This is not a political post.  But the above cartoon does represent the following confession.

To the following you will either be willing to “absolve me of my sins”, judge me as intolerant, or empathetically understand while admitting the same tendency in yourself.  Either way here it goes…

I have expectations…almost always…ok always

I honestly hate that I do, and to be fair they are generally fairly broad, (at least I think) but they are there waiting to be stepped over and reacted to

I have them for men, for women, for friends, for The Bridge, for my wife, for my kids…I am an equal opportunity expectations provider

The problem is that when expectations are not met, and especially not met repeatedly, I am prone to developing a cynicism that I have a hard time shaking

Translation: I do not exhibit, extend, or manifest grace to those around me.  I do not love them as myself, I do not show them Jesus.

To be honest, I am torn.  I think we live in an increasingly standard less society.  Tolerance is king.  Knowledge is individual.  Accountability is archaic and judgmental.    I profoundly disagree with all of these trends, and yet I struggle to come to a biblical balance of grace and the kind of love that desires the very best for another and does all in its power to see that come to pass.

I am interested to hear from you…

Do you think having an expectation is a compromise of grace?

Do you think having expectations are valid, and provide accountability?

How do expectations affect your marriage, and your children?

Are expectations good leadership, or unnecessary burdens?

How ought we to interact with one another in the church, with those outside the church, with friends and family in this context?


1 Comment

Filed under Journey

One response to “Expectations

  1. Sue C

    Very challenging post, Tim.

    My personal take on it concerns the motives behind the expectations we have.
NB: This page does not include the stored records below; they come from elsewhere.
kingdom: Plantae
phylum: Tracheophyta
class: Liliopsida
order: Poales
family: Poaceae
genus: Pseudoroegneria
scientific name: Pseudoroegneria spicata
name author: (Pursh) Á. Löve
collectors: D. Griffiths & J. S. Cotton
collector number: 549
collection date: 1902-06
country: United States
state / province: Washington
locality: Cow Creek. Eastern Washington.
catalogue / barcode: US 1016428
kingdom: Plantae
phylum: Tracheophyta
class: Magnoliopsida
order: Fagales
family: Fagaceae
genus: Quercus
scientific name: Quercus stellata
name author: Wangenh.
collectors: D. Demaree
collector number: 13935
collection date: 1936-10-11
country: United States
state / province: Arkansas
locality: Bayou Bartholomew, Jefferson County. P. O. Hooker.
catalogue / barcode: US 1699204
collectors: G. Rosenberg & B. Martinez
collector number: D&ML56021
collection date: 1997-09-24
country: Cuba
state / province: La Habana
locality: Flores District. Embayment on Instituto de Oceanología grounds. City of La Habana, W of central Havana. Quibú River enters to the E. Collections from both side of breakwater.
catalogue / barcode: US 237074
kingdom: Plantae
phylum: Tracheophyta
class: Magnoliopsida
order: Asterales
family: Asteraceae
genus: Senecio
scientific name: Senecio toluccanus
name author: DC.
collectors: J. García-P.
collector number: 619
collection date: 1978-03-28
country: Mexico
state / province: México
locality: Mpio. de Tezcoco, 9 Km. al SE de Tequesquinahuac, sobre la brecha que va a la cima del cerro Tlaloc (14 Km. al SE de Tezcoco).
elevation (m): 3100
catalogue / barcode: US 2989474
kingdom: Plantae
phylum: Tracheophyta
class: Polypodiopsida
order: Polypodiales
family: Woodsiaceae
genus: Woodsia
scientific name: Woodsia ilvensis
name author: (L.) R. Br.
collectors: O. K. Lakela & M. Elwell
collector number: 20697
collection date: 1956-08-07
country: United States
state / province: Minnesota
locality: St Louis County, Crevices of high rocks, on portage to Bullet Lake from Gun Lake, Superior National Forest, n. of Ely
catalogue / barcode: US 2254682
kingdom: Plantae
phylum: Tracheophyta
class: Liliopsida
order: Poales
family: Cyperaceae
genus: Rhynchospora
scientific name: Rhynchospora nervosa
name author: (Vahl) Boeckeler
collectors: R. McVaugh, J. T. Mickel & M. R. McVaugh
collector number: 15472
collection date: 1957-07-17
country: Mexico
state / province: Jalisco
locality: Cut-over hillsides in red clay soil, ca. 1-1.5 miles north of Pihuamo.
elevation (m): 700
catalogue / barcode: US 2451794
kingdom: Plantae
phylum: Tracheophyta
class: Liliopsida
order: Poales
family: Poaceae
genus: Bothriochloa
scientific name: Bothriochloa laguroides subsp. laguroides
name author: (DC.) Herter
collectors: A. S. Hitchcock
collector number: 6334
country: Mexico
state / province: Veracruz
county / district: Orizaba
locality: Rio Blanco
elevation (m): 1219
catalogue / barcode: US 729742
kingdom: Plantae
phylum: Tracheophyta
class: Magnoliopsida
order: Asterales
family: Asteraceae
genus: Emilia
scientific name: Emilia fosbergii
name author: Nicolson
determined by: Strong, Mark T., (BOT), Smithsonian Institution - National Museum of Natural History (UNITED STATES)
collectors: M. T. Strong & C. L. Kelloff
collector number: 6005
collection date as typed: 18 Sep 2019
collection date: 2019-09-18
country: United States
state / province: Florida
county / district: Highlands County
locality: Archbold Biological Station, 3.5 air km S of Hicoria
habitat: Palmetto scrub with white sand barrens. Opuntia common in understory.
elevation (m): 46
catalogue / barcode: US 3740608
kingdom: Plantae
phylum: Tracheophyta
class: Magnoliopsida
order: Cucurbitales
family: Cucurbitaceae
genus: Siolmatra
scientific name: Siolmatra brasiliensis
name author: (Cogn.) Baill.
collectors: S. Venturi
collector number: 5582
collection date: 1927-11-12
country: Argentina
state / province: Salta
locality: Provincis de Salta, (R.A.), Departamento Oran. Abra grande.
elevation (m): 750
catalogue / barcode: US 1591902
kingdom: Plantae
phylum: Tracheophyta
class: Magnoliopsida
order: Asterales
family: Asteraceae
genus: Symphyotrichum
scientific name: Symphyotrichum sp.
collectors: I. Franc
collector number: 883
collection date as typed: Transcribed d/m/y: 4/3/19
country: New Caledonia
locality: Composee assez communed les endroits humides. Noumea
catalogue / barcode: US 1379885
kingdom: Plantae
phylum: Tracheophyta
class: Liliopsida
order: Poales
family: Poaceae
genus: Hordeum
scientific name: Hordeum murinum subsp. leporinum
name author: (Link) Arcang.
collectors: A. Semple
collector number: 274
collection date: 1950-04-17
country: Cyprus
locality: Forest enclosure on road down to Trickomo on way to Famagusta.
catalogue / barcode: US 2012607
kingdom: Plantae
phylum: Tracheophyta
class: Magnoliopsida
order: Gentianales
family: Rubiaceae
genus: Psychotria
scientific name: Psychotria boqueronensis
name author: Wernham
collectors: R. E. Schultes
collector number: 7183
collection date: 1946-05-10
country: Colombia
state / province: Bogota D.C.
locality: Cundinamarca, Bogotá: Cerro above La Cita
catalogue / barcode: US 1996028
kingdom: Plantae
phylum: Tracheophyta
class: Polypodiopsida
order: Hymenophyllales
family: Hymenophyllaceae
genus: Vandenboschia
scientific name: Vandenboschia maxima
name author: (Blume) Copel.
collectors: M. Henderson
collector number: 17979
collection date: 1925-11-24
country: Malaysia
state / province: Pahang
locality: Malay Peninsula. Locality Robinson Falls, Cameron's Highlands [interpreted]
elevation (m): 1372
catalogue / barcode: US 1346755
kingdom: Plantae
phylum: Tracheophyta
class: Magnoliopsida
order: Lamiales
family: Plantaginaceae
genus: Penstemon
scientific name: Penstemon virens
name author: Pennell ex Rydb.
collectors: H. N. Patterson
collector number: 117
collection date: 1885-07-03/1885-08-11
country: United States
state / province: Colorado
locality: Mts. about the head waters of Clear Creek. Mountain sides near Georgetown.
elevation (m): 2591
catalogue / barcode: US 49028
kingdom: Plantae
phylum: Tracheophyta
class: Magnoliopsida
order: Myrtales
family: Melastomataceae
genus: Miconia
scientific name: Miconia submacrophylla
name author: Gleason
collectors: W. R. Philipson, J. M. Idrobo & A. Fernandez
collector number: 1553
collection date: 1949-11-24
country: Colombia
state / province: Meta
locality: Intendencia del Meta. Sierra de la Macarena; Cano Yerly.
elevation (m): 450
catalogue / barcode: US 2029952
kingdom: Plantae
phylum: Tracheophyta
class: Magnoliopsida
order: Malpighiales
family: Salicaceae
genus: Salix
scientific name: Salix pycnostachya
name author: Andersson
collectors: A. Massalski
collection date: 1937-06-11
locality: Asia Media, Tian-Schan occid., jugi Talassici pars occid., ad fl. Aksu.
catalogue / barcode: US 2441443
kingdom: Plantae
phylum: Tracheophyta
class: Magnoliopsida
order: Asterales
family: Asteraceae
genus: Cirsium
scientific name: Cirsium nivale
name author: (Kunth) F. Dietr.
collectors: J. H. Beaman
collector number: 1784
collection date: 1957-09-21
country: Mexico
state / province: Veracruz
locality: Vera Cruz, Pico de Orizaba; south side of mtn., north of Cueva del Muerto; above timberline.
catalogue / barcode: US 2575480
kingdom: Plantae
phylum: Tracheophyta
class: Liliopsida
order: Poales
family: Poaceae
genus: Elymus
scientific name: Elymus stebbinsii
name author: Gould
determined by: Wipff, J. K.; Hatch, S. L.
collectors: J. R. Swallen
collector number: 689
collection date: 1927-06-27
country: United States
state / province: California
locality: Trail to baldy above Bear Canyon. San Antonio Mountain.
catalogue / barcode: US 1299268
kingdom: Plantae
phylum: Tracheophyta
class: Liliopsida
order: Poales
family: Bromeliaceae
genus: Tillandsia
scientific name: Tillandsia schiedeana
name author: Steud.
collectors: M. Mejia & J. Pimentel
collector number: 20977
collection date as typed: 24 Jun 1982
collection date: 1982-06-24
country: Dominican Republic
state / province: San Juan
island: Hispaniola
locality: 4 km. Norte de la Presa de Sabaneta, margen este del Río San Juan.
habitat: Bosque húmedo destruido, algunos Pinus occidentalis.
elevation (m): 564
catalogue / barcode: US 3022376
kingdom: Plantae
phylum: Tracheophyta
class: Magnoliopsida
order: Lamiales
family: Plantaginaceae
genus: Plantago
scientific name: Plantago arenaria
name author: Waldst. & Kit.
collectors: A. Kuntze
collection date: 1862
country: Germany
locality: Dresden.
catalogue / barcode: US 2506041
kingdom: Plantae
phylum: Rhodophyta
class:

Expectations based on Biblical vision with the motive of bringing glory to God are much different from expectations based on our own personal vision or desire for our own reputation to be enhanced.

    Are you seeking to be a good father/husband (as evidenced by your expectations of your family) so people will look at you and say, “wow, what a great guy!”… or are you seeking to fulfill the vision of the kind of father/husband that reflects God’s grace and glory to a lost and dying world?

    If we live expectation-less lives, we will end up with very little fruit. But it’s the motive and the vision behind our expectations that derives the eternal fruit… or not.